[Information shown — start]
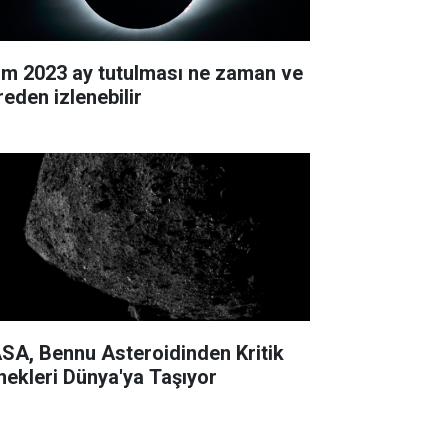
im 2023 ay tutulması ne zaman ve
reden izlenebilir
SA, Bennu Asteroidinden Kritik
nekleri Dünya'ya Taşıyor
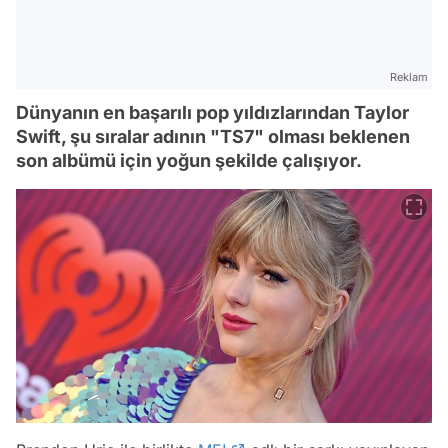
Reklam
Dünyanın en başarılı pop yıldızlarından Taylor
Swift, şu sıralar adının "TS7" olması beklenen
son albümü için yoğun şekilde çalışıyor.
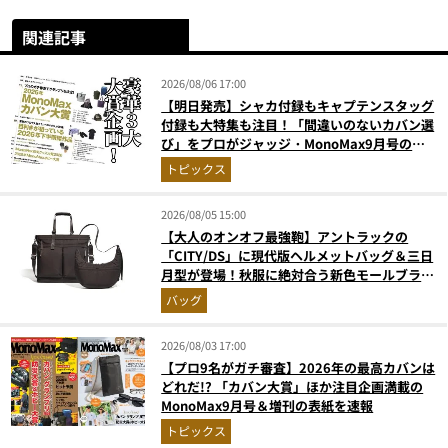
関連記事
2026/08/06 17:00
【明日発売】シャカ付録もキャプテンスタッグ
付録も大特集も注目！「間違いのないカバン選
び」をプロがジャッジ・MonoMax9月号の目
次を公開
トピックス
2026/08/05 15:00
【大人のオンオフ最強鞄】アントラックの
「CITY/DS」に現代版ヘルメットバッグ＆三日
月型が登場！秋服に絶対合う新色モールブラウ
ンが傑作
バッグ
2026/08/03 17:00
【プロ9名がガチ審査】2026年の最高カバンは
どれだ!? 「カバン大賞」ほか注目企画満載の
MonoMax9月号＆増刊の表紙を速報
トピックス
[Information shown — finish]
[Information shown — start]
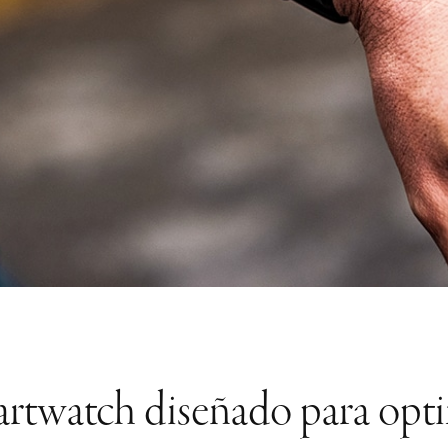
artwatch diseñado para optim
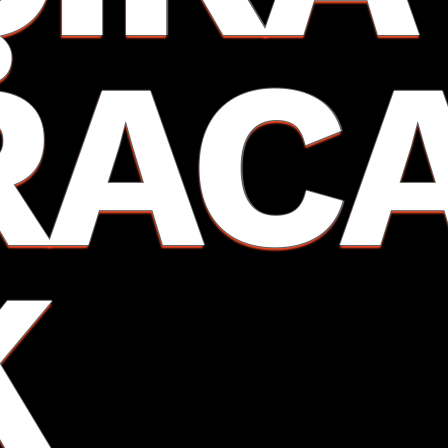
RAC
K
[Information shown — finish]
[Information shown — start]
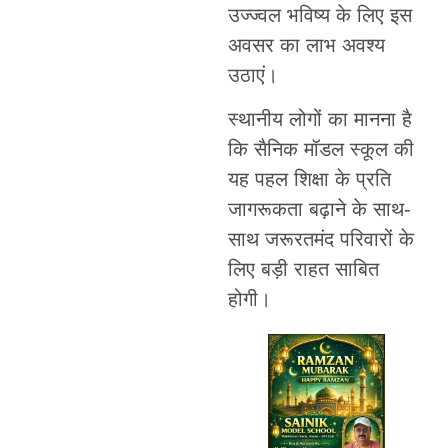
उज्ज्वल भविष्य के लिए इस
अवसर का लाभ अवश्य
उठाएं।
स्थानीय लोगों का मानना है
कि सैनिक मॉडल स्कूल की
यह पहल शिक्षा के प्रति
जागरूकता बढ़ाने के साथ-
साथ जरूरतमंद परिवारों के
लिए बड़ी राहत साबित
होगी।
[Information shown — finish]
Starting at the line above that has "reden izlenebilir" and ending at the line that has "2026/08/05 15:00", copy each line exactly, leaving the pictures out and adding nothing.

reden izlenebilir
SA, Bennu Asteroidinden Kritik
nekleri Dünya'ya Taşıyor
Reklam
Dünyanın en başarılı pop yıldızlarından Taylor
Swift, şu sıralar adının "TS7" olması beklenen
son albümü için yoğun şekilde çalışıyor.
関連記事
2026/08/06 17:00
【明日発売】シャカ付録もキャプテンスタッグ
付録も大特集も注目！「間違いのないカバン選
び」をプロがジャッジ・MonoMax9月号の目
次を公開
トピックス
2026/08/05 15:00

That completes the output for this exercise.